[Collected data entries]

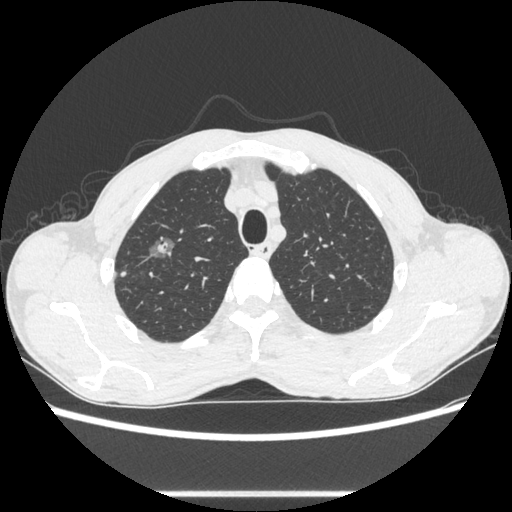
Chest CT, one axial slice; position 487 of 600 along the scan axis; 100 kVp; lung window (W 1500 / L -600 HU); 0.62 mm slice thickness; 512 × 512 image matrix, field of view 357 × 357 mm. Patient: male, 54 years. Case-level facts recorded for this patient, not image findings: clinical TNM (as recorded): T1a N0 M0.
Outlined on this slice (rectangle marked by the reading radiologist):
- lung tumour (recorded histology: adenocarcinoma): bounding box [x1, y1, x2, y2] px = [138, 227, 185, 265]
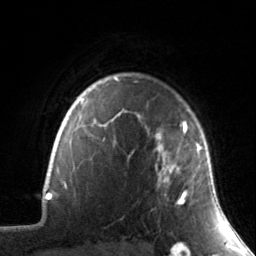
Breast MRI, one axial slice. Slice 117 of 134 in the series (ordered by position). Cropped to one breast. Dynamic contrast-enhanced series, time point 2 of 7 at this slice position (early post-contrast). 3 T. TE 1.7 ms, TR 4.6 ms. 256 × 256 image matrix. Female patient.
Outlined on this slice (semi-automatic segmentation, software-assisted and operator-edited):
- enhancing-tissue mask used for the functional tumour volume (all voxels passing the contrast-enhancement thresholds inside the analysis volume; usually the tumour): bounding box [x1, y1, x2, y2] px = [147, 121, 210, 205]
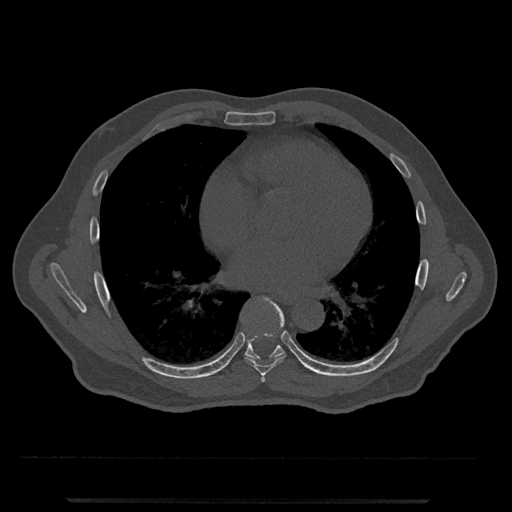
CT including the spine, one axial slice; position 659 of 797 along the scan axis; 120 kVp; bone window (W 1800 / L 400 HU); 512 × 512 image matrix, field of view 419 × 419 mm. Patient: male, 63 years. From the clinical record (not read from this slice): primary cancer: prostate.
Structures marked on this image (semi-automatically segmented with operator editing):
- T6 vertebra: bounding box [x1, y1, x2, y2] px = [261, 376, 265, 382]
- T7 vertebra: [244, 298, 286, 376]
- T8 vertebra: [245, 312, 285, 360]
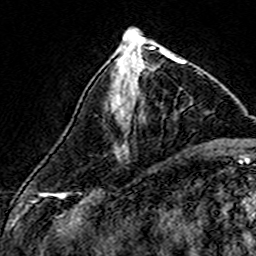
Breast MRI (dynamic contrast-enhanced), one axial slice; slice 61 of 160 in the series (ordered by position); cropped to one breast; dynamic contrast-enhanced series, time point 2 of 7 at this slice position (early post-contrast); 3 T; TE 4.6 ms, TR 7.4 ms; 1 mm slice thickness; 256 × 256 image matrix, field of view 140 × 140 mm. Female patient.
Annotated regions visible in this slice (semi-automatically segmented with operator editing):
- enhancing-tissue mask used for the functional tumour volume (all voxels passing the contrast-enhancement thresholds inside the analysis volume; usually the tumour): bounding box (x1, y1, x2, y2) in pixels: (114, 56, 186, 117)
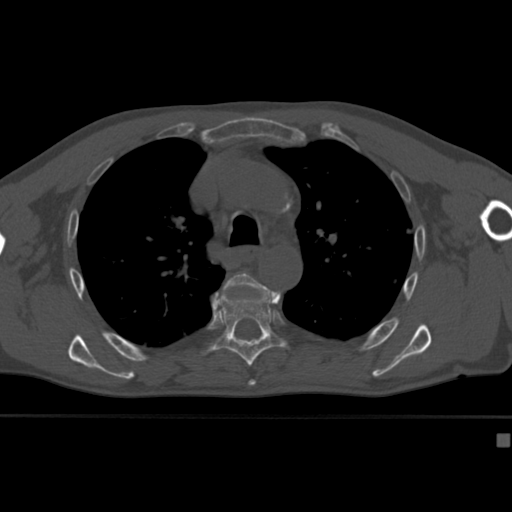
CT including the spine, one axial slice; position 297 of 430 along the scan axis; reconstruction kernel Br40s; bone window (W 1800 / L 400 HU); 1.5 mm slice thickness; 512 × 512 image matrix. Patient: male, 64 years. Case-level facts recorded for this patient, not image findings: primary cancer: uterus; vertebrae with lytic lesions (as recorded): T1, T4, T5, T7, L5.
Annotated regions visible in this slice (semi-automatically segmented with operator editing):
- T5 vertebra: bounding box <223,272,279,382> (left, top, right, bottom; pixels)
- T6 vertebra: <201,287,287,367>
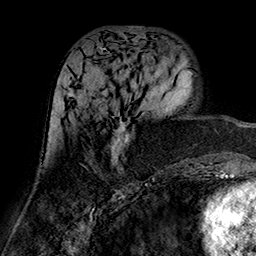
Breast MRI (dynamic contrast-enhanced), one axial slice; position 65 of 160 along the scan axis; cropped to one breast; dynamic contrast-enhanced series, time point 2 of 7 at this slice position (early post-contrast); 1.5 T; TE 2.7 ms, TR 5.4 ms; 1 mm slice thickness; 256 × 256 image matrix. Female patient.
Annotated regions visible in this slice (semi-automatically segmented with operator editing):
- enhancing-tissue mask used for the functional tumour volume (all voxels passing the contrast-enhancement thresholds inside the analysis volume; usually the tumour): bounding box (x1, y1, x2, y2) in pixels: (68, 89, 132, 171)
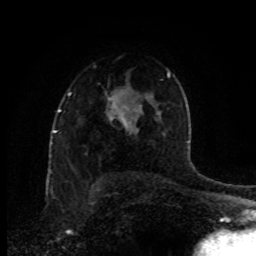
Breast MRI (dynamic contrast-enhanced), one axial slice; position 60 of 80 along the scan axis; cropped to one breast; dynamic contrast-enhanced series, time point 2 of 8 at this slice position (early post-contrast); 1.5 T; TE 4.2 ms, TR 7 ms; 2 mm slice thickness; 256 × 256 image matrix, field of view 170 × 170 mm. Female patient.
Outlined on this slice (semi-automatically segmented with operator editing):
- enhancing-tissue mask used for the functional tumour volume (all voxels passing the contrast-enhancement thresholds inside the analysis volume; usually the tumour): bounding box (x1, y1, x2, y2) in pixels: (121, 115, 124, 121)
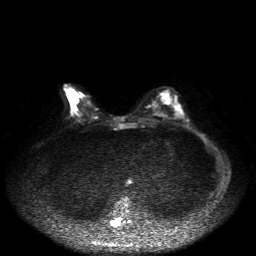
Breast MRI, one axial slice; position 19 of 50 along the scan axis; diffusion-weighted series; image 2 of 4 stored at this slice position (different b-values; order by instance number); 1.5 T; 256 × 256 image matrix, field of view 360 × 360 mm. Female patient.
Outlined on this slice (expert manual segmentation):
- tumour on diffusion-weighted imaging: box from (x=73, y=100) to (x=77, y=103) px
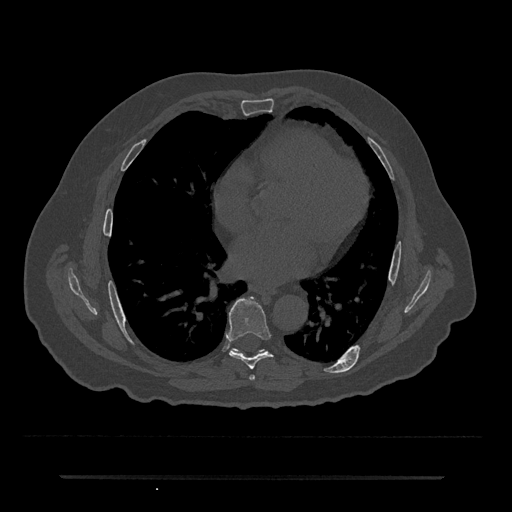
CT including the spine, one axial slice; position 375 of 797 along the scan axis; reconstruction kernel Br40s/3; 120 kVp; bone window (W 1800 / L 400 HU); 0.5 mm slice thickness; 512 × 512 image matrix, field of view 437 × 437 mm. Patient: male, 69 years. From the clinical record (not read from this slice): primary cancer: prostate.
Annotated regions visible in this slice (semi-automatically segmented with operator editing):
- T6 vertebra: bounding box [x1, y1, x2, y2] px = [249, 375, 255, 381]
- T7 vertebra: [229, 297, 273, 369]
- T8 vertebra: [233, 349, 263, 352]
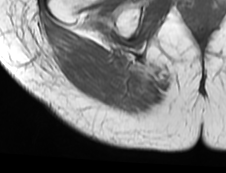
MRI of an extremity soft-tissue mass, one axial slice; MR volume resampled by the dataset authors to the PET/CT grid (not the native acquisition matrix); 226 × 173 image matrix, field of view 221 × 169 mm. Female patient. From the clinical record (not read from this slice): histological type: spindle cell suggestive of myxofibrosarcoma; grade: intermediate; site of the primary tumour: right buttock.
Outlined on this slice (expert contour drawn on MRI and transferred to this co-registered scan by the dataset authors):
- gross tumour volume (mass): bounding box (x1, y1, x2, y2) in pixels: (54, 44, 66, 61)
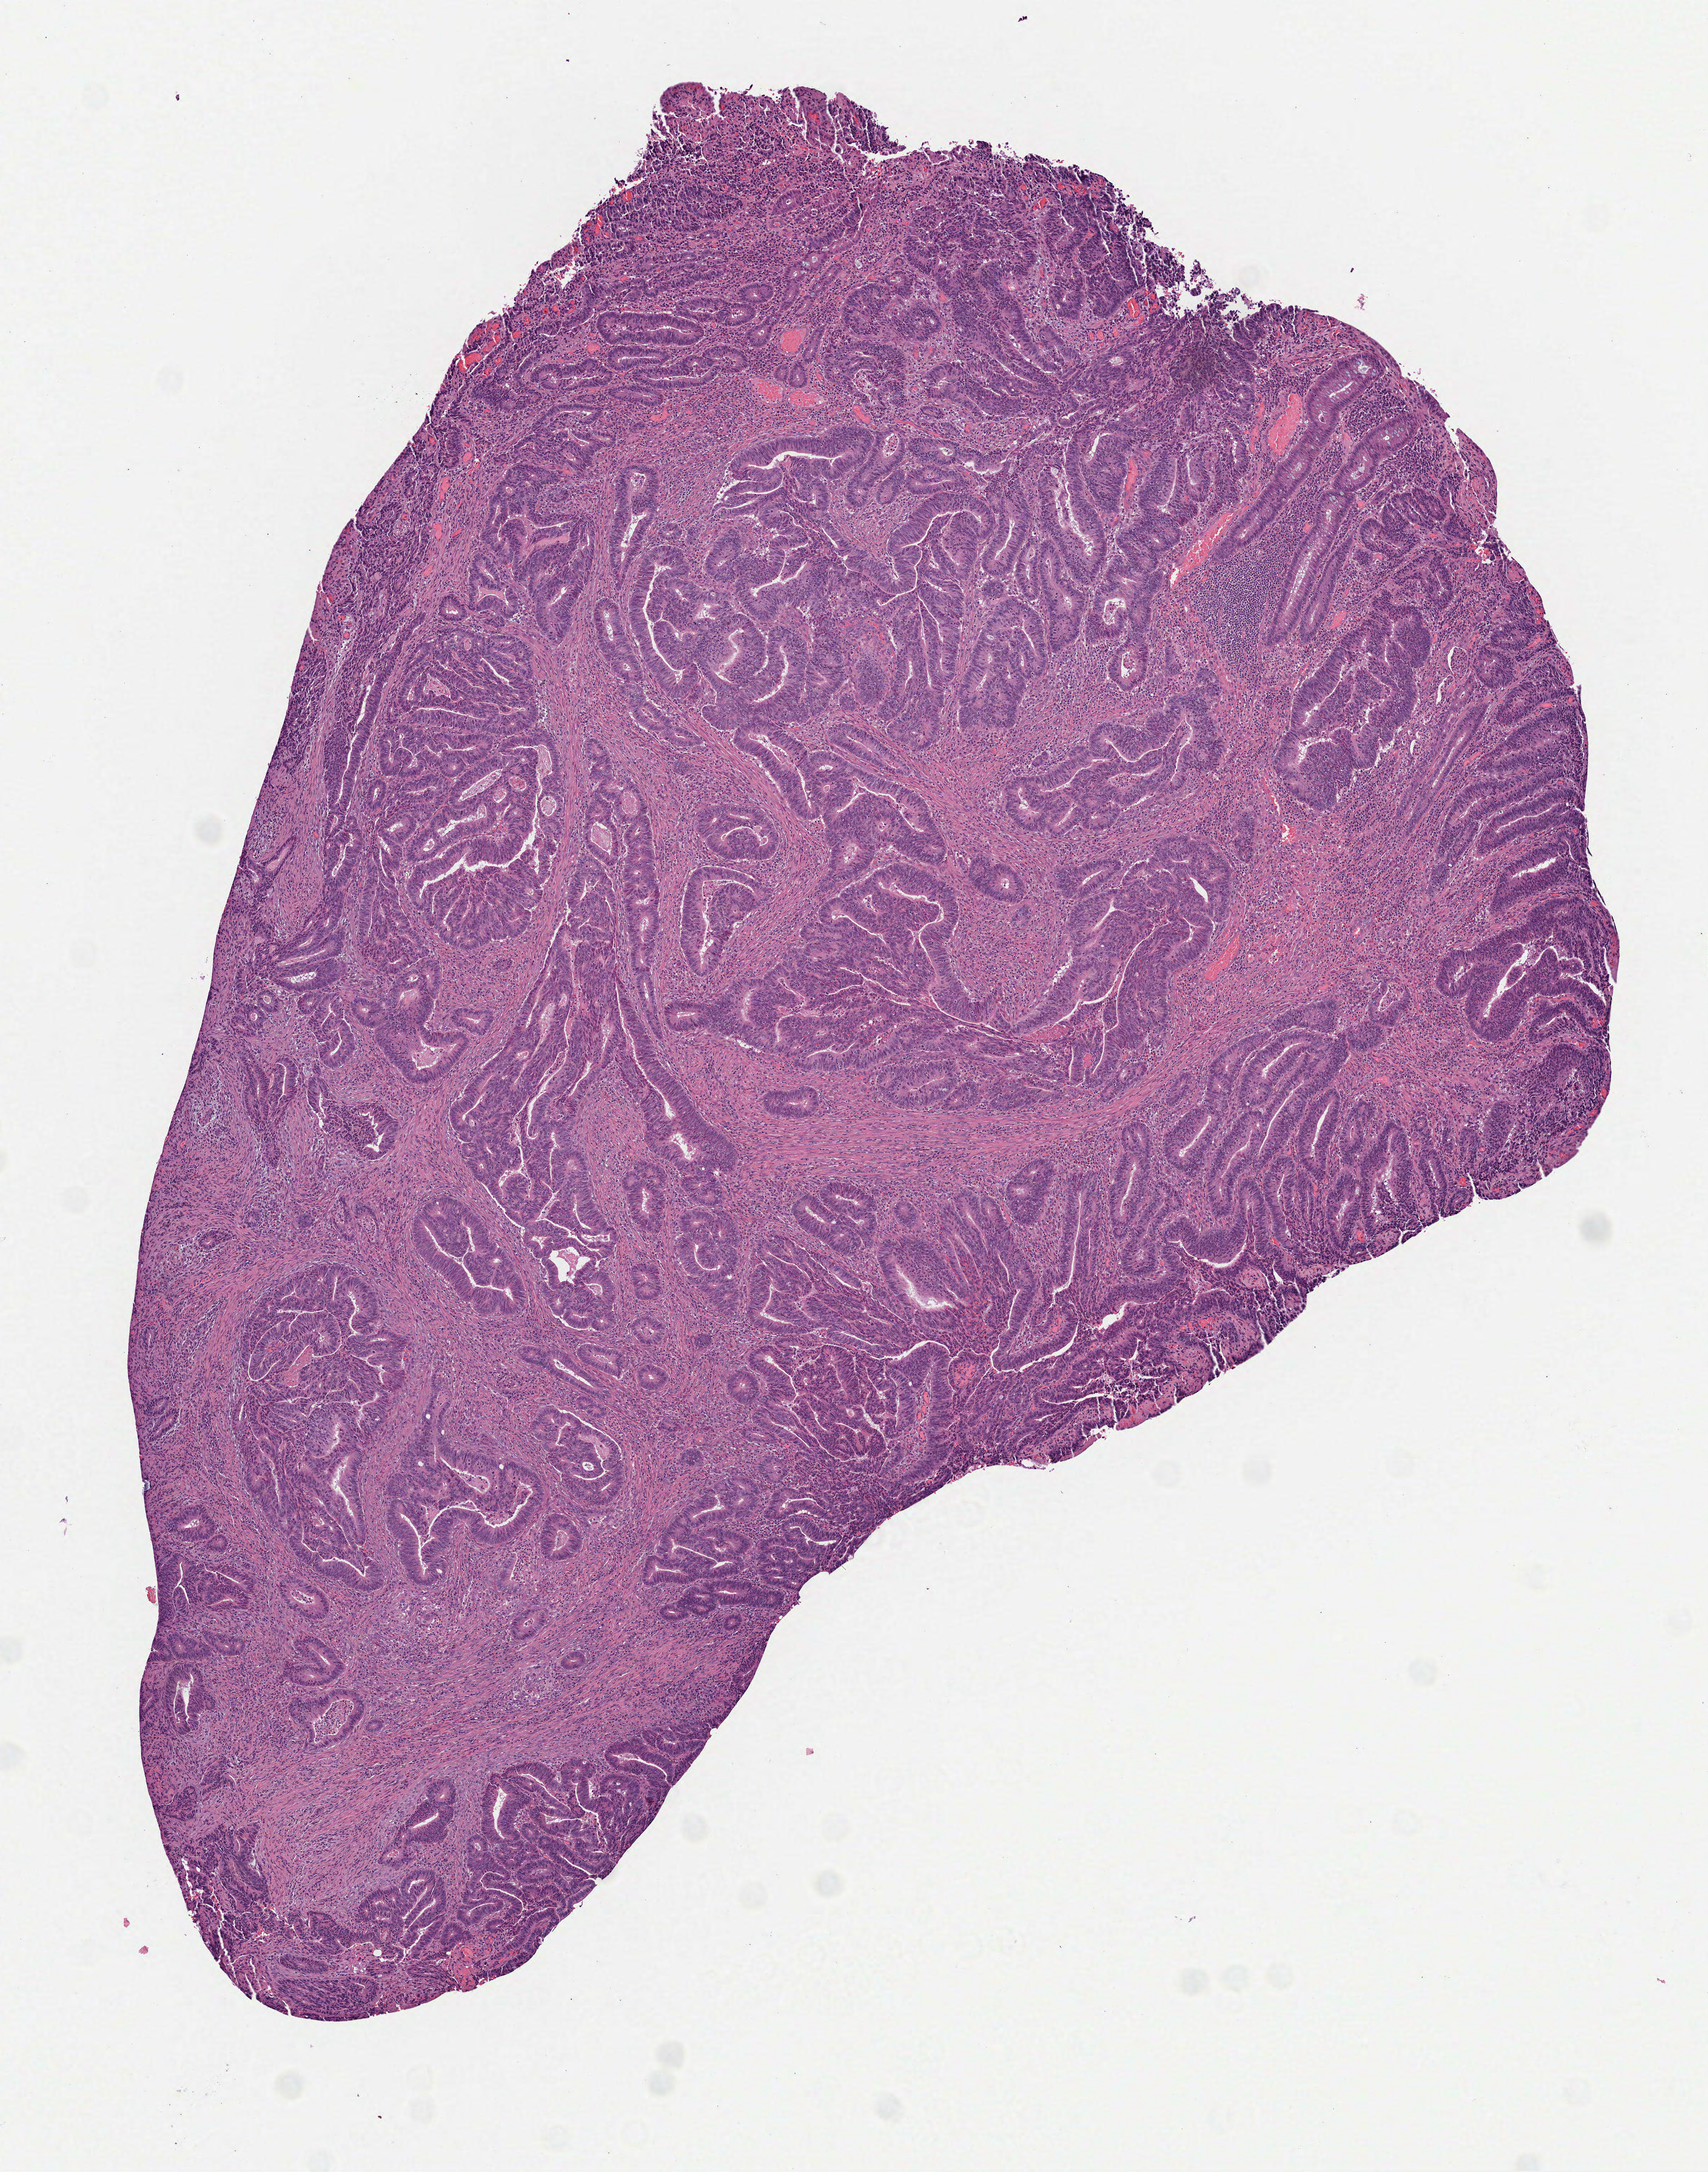
H&E whole-slide image — a low-resolution overview of the entire scanned area, about 4.8 x 6.1 mm (acquisition: 40x scan). Formalin-fixed paraffin-embedded (FFPE) diagnostic section. Primary tumour sample from the rectum. Female patient; age at initial diagnosis 79 years.
Lymph nodes positive (case pathology): 0 of 21 examined. Histologic diagnosis: Adenocarcinoma, NOS (rectosigmoid junction).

**WHAT TO WORK ON**
Write out the data word for word, with every picture dropped.

**ANSWER TO THIS PROBLEM**
Chest CT, one axial slice; position 487 of 600 along the scan axis; 100 kVp; lung window (W 1500 / L -600 HU); 0.62 mm slice thickness; 512 × 512 image matrix, field of view 357 × 357 mm. Patient: male, 54 years. Case-level facts recorded for this patient, not image findings: clinical TNM (as recorded): T1a N0 M0.
Outlined on this slice (rectangle marked by the reading radiologist):
- lung tumour (recorded histology: adenocarcinoma): bounding box [x1, y1, x2, y2] px = [138, 227, 185, 265]
Breast MRI, one axial slice. Slice 117 of 134 in the series (ordered by position). Cropped to one breast. Dynamic contrast-enhanced series, time point 2 of 7 at this slice position (early post-contrast). 3 T. TE 1.7 ms, TR 4.6 ms. 256 × 256 image matrix. Female patient.
Outlined on this slice (semi-automatic segmentation, software-assisted and operator-edited):
- enhancing-tissue mask used for the functional tumour volume (all voxels passing the contrast-enhancement thresholds inside the analysis volume; usually the tumour): bounding box [x1, y1, x2, y2] px = [147, 121, 210, 205]
CT including the spine, one axial slice; position 659 of 797 along the scan axis; 120 kVp; bone window (W 1800 / L 400 HU); 512 × 512 image matrix, field of view 419 × 419 mm. Patient: male, 63 years. From the clinical record (not read from this slice): primary cancer: prostate.
Structures marked on this image (semi-automatically segmented with operator editing):
- T6 vertebra: bounding box [x1, y1, x2, y2] px = [261, 376, 265, 382]
- T7 vertebra: [244, 298, 286, 376]
- T8 vertebra: [245, 312, 285, 360]
Breast MRI (dynamic contrast-enhanced), one axial slice; slice 61 of 160 in the series (ordered by position); cropped to one breast; dynamic contrast-enhanced series, time point 2 of 7 at this slice position (early post-contrast); 3 T; TE 4.6 ms, TR 7.4 ms; 1 mm slice thickness; 256 × 256 image matrix, field of view 140 × 140 mm. Female patient.
Annotated regions visible in this slice (semi-automatically segmented with operator editing):
- enhancing-tissue mask used for the functional tumour volume (all voxels passing the contrast-enhancement thresholds inside the analysis volume; usually the tumour): bounding box (x1, y1, x2, y2) in pixels: (114, 56, 186, 117)
CT including the spine, one axial slice; position 297 of 430 along the scan axis; reconstruction kernel Br40s; bone window (W 1800 / L 400 HU); 1.5 mm slice thickness; 512 × 512 image matrix. Patient: male, 64 years. Case-level facts recorded for this patient, not image findings: primary cancer: uterus; vertebrae with lytic lesions (as recorded): T1, T4, T5, T7, L5.
Annotated regions visible in this slice (semi-automatically segmented with operator editing):
- T5 vertebra: bounding box <223,272,279,382> (left, top, right, bottom; pixels)
- T6 vertebra: <201,287,287,367>
Breast MRI (dynamic contrast-enhanced), one axial slice; position 65 of 160 along the scan axis; cropped to one breast; dynamic contrast-enhanced series, time point 2 of 7 at this slice position (early post-contrast); 1.5 T; TE 2.7 ms, TR 5.4 ms; 1 mm slice thickness; 256 × 256 image matrix. Female patient.
Annotated regions visible in this slice (semi-automatically segmented with operator editing):
- enhancing-tissue mask used for the functional tumour volume (all voxels passing the contrast-enhancement thresholds inside the analysis volume; usually the tumour): bounding box (x1, y1, x2, y2) in pixels: (68, 89, 132, 171)
Breast MRI (dynamic contrast-enhanced), one axial slice; position 60 of 80 along the scan axis; cropped to one breast; dynamic contrast-enhanced series, time point 2 of 8 at this slice position (early post-contrast); 1.5 T; TE 4.2 ms, TR 7 ms; 2 mm slice thickness; 256 × 256 image matrix, field of view 170 × 170 mm. Female patient.
Outlined on this slice (semi-automatically segmented with operator editing):
- enhancing-tissue mask used for the functional tumour volume (all voxels passing the contrast-enhancement thresholds inside the analysis volume; usually the tumour): bounding box (x1, y1, x2, y2) in pixels: (121, 115, 124, 121)
Breast MRI, one axial slice; position 19 of 50 along the scan axis; diffusion-weighted series; image 2 of 4 stored at this slice position (different b-values; order by instance number); 1.5 T; 256 × 256 image matrix, field of view 360 × 360 mm. Female patient.
Outlined on this slice (expert manual segmentation):
- tumour on diffusion-weighted imaging: box from (x=73, y=100) to (x=77, y=103) px
CT including the spine, one axial slice; position 375 of 797 along the scan axis; reconstruction kernel Br40s/3; 120 kVp; bone window (W 1800 / L 400 HU); 0.5 mm slice thickness; 512 × 512 image matrix, field of view 437 × 437 mm. Patient: male, 69 years. From the clinical record (not read from this slice): primary cancer: prostate.
Annotated regions visible in this slice (semi-automatically segmented with operator editing):
- T6 vertebra: bounding box [x1, y1, x2, y2] px = [249, 375, 255, 381]
- T7 vertebra: [229, 297, 273, 369]
- T8 vertebra: [233, 349, 263, 352]
MRI of an extremity soft-tissue mass, one axial slice; MR volume resampled by the dataset authors to the PET/CT grid (not the native acquisition matrix); 226 × 173 image matrix, field of view 221 × 169 mm. Female patient. From the clinical record (not read from this slice): histological type: spindle cell suggestive of myxofibrosarcoma; grade: intermediate; site of the primary tumour: right buttock.
Outlined on this slice (expert contour drawn on MRI and transferred to this co-registered scan by the dataset authors):
- gross tumour volume (mass): bounding box (x1, y1, x2, y2) in pixels: (54, 44, 66, 61)
H&E whole-slide image — a low-resolution overview of the entire scanned area, about 4.8 x 6.1 mm (acquisition: 40x scan). Formalin-fixed paraffin-embedded (FFPE) diagnostic section. Primary tumour sample from the rectum. Female patient; age at initial diagnosis 79 years.
Lymph nodes positive (case pathology): 0 of 21 examined. Histologic diagnosis: Adenocarcinoma, NOS (rectosigmoid junction).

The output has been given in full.